Katharina Cibulka’s SOLANGE plays with the scale of a traditionally small women’s craft to broadcast a big message. A white net is draped over scaffolding surrounding NMWA’s flagship building, and in it Ciibulka’s team cross-stitched in pink neon netting: “As long as generations change but our struggles stay the same, I will be a feminist.”
8. Vietnam Women’s Memorial
Just eight of the more than 50,000 names inscribed on the black granite Vietnam Veterans Memorial belong to women (the National Park Service suggests you ask a park ranger to point them out); after you pay your respects, look in between the memorial and the reflecting pool for the Vietnam Women’s Memorial.
Honor veterans year-round at these D.C. memorials
Dedicated in 1993, the statue depicts two women helping a fallen soldier. Funds for the memorial were raised by the founder of the Vietnam Women’s Memorial Foundation, Diane Carlson Evans. According to the foundation, former Army nurse Evans “became the first woman in American history to spearhead a campaign to place a national monument in Washington, D.C. which recognizes the contributions of military women to their country, as well as civilian women’s patriotic service.”
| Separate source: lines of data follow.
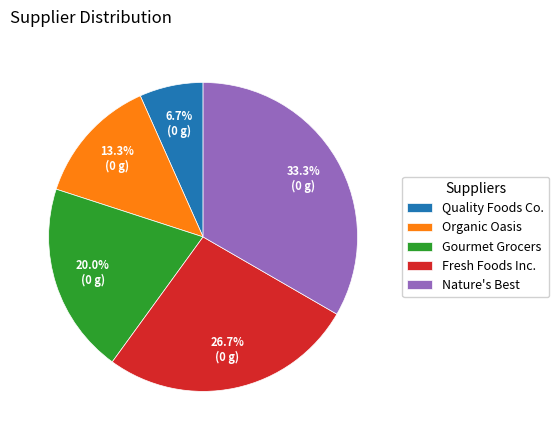

Approximately how many times larger is the value at Gourmet Grocers compared to Quality Foods Co.?

3.0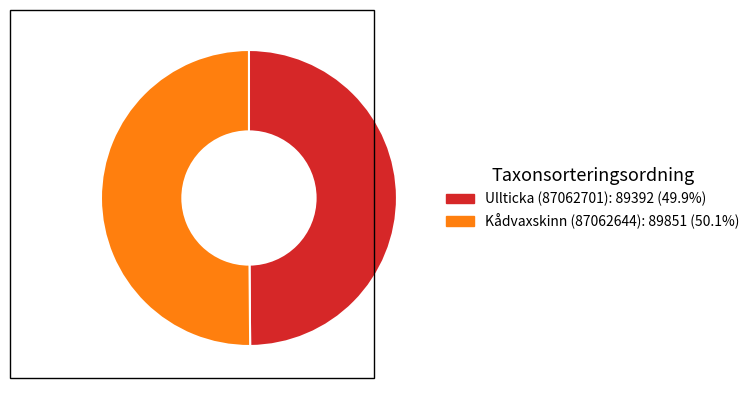

Count the number of slices in the pie.

2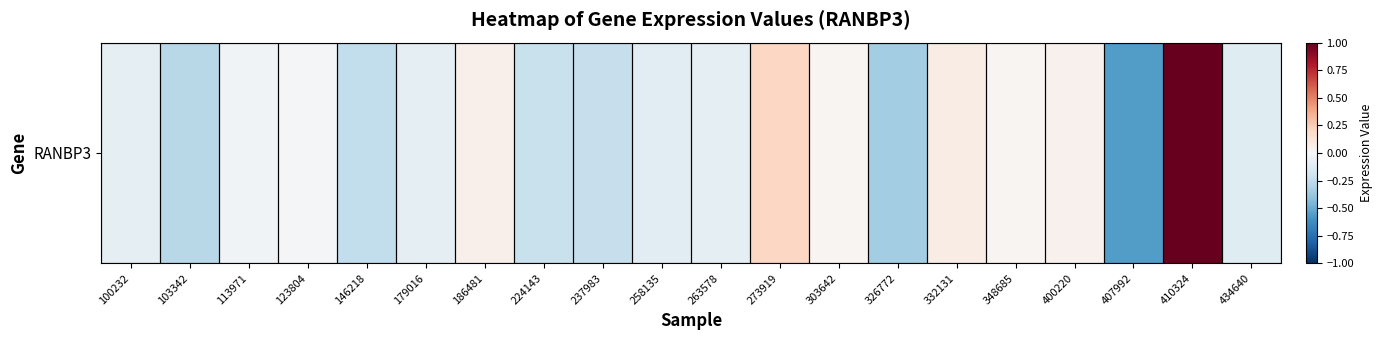

What is the difference between the maximum and second lowest values?

1.4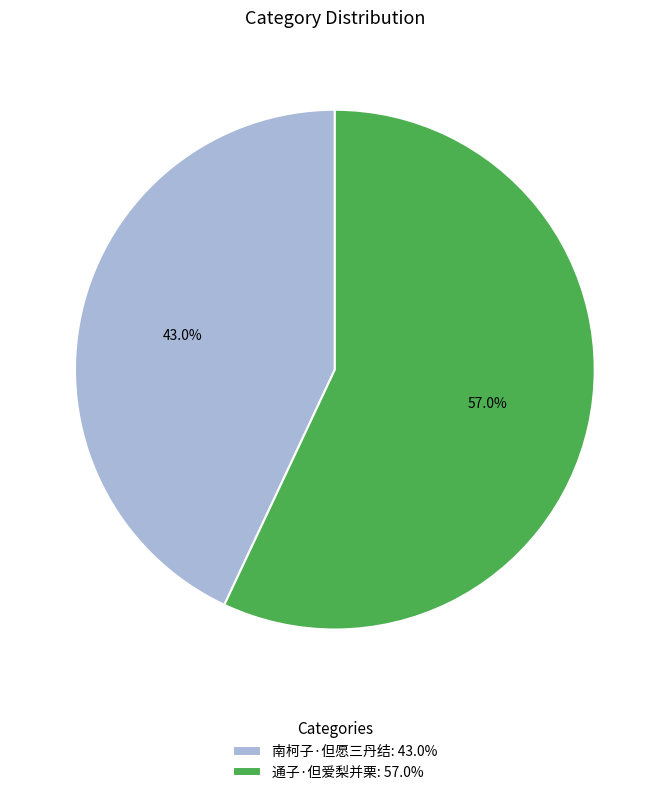

What percentage is the 南柯子·但愿三丹结 slice, to the nearest percent?

43%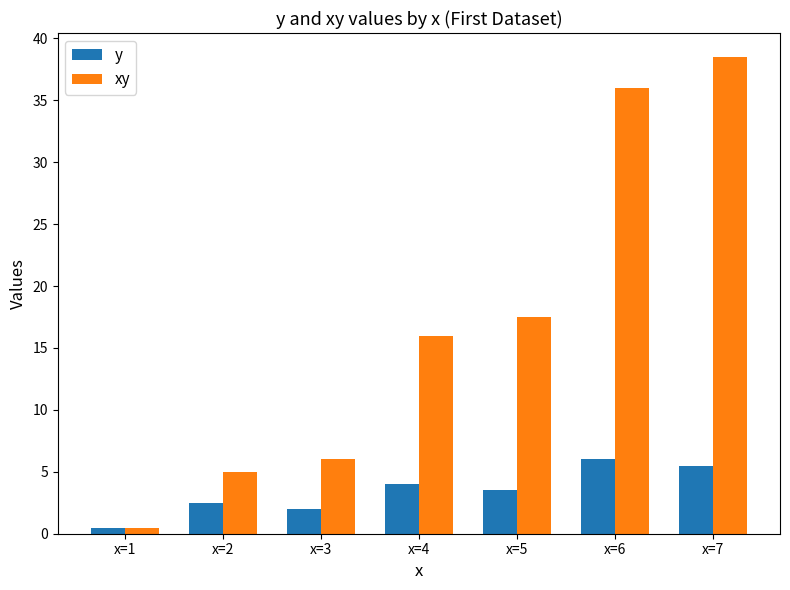

Rank the series at x=4 from lowest to highest value.

y, xy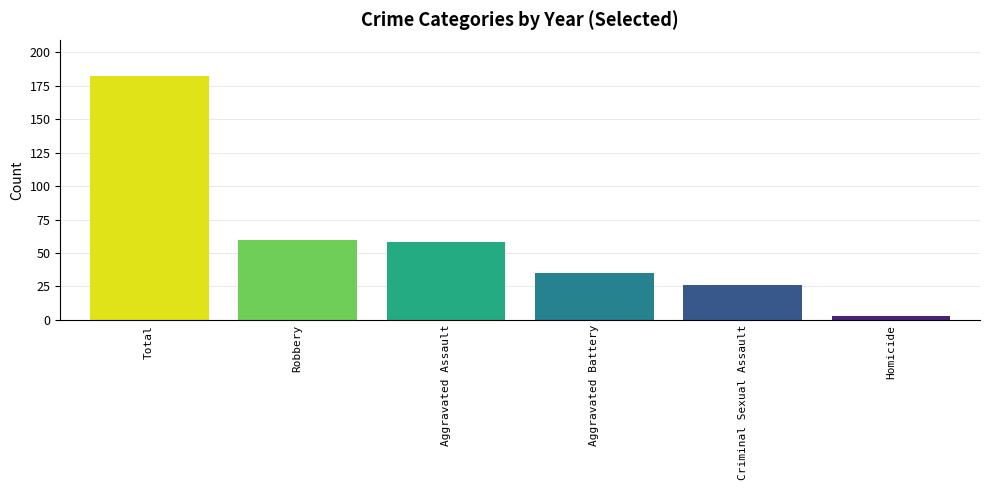

Which has a higher value, Aggravated Battery or Homicide?

Aggravated Battery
9. Eleanor Roosevelt, The Franklin Delano Roosevelt Memorial
The FDR Memorial is designed as open rooms, each representing one of Franklin D. Roosevelt’s four terms as president. Room Four highlights FDR’s death in 1945, and also features a statue of Eleanor Roosevelt, the only First Lady to be depicted in a presidential memorial. She deserves her own recognition apart from the accomplishments she shared with her husband: Eleanor, an activist and mother of six, was the first U.S. delegate to the United Nations and helped craft the UN’s Declaration of Human Rights.
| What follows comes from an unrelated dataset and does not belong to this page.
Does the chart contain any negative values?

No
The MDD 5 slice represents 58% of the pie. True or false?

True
For more about First Ladies throughout history, visit the National Museum of American History’s permanent collection of inaugural dresses (and in Biden’s case, a matching face mask), White House china, and other memorabilia.
10. Jane Delano, American Red Cross headquarters
Jane Delano is regarded as the founder of the American Red Cross during World War I. She served as superintendent of the Army Nurse Corps from 1909 to 1912, and was the chairman of the new National Committee on Red Cross Nursing Service. Delano, who is also credited with creating the first volunteer nursing unit, is memorialized with a bronze statue standing in the courtyard of the Red Cross’ national headquarters. The plaza, located between 17th and 18th Streets and D and E Streets NW, also features a statue of a woman nurse helping three wounded men.
In her sculpture, Delano appears as a hooded, Mary-like figure, with hands outstretched; the stone base dedicates the piece to 296 nurses who died in the war. A long white stone bench unfurls to Delano’s sides, carved with the words: “Thou shalt not be afraid for the terror by night, nor for the arrow that flieth by day, nor for the pestilence that walketh in darkness, nor for the destruction that wasteth at noonday.”